The slowdown in the world’s largest economies last year, particularly in China, led to warnings that the end of the commodities super-cycle was near, as prices of key resources plummeted.
However, a flood of government stimulus unveiled in recent months has reversed that trend, prompting one expert to say the commodities bull run that began in 2002 is here to stay.
“(The super cycle) is still intact.
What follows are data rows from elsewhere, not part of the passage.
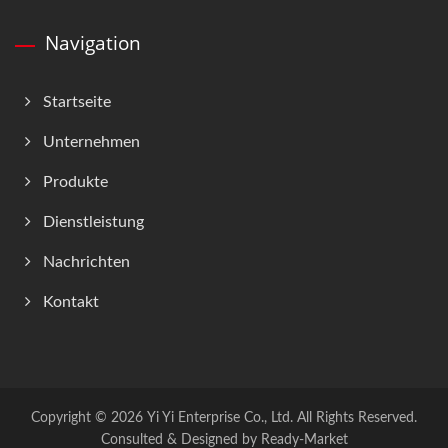
Navigation
Startseite
Unternehmen
Produkte
Dienstleistung
Nachrichten
Kontakt
Copyright © 2026
Yi Yi Enterprise Co., Ltd.
All Rights Reserved.
Consulted & Designed by
Ready-Market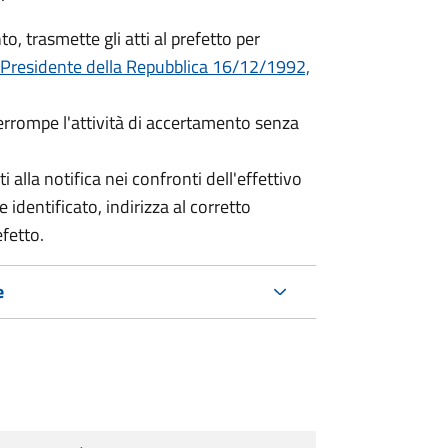
o, trasmette gli atti al prefetto per
 Presidente della Repubblica 16/12/1992,
terrompe l'attività di accertamento senza
i alla notifica nei confronti dell'effettivo
 identificato, indirizza al corretto
efetto.
e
The combination of the economic recovery, especially with China powering ahead, and continuing support from central banks…It’s going to be a good year for commodities,” Eugen Weinberg, global head of commodities research at Commerzbank told CNBC on Friday, pointing to the Bank of Japan’s commitment to open-ended easing this week.
The commodities market was mired by volatility in 2012, as concerns around the euro zone debt crisis and the U.S. “fiscal cliff” mixed with major stimulus announcements out of the European Central Bank and Federal Reserve in the second half of the year led to large swings in prices.
In June, for example, commodities took a large hit on concerns over the global economic outlook, with the Standard & Poor’s GSCI (Goldman Sachs Commodity Index), which tracks 24 commodities, falling to its lowest levels in two years.
But this year, Weinberg said he expects commodity prices to rise “markedly.”
“The year 2013 has not only started off on a positive note on the commodities markets, we also firmly believe that this trend will continue over the course of the year,” he said.
Commodities including copper, which is seen as a leading indicator for the metals sector, and oil have been on a steady uptrend, rising 3.6 percent and 11.7 percent, respectively, over the past three months.
Within the three broad commodity classes: energy, base metals and precious metals, Weinberg is most upbeat on the U.S. West Texas Intermediate (WTI) crude, copper and platinum.
He expects WTI prices to narrow their gap with Brent crude, forecasting a spread of just $5 a barrel by the end of the year from the current $17. In addition to increased demand, U.S. crude prices will likely be supported by the expansion of a key oil pipeline in the country, helping to drain excess capacity from the Midwest region.
Within the base metals, Weinberg is bullish on copper. He says while there may be oversupply in the short run, we could see a deficit over the medium to long term. A lack of new copper mining projects being developed could be a reason.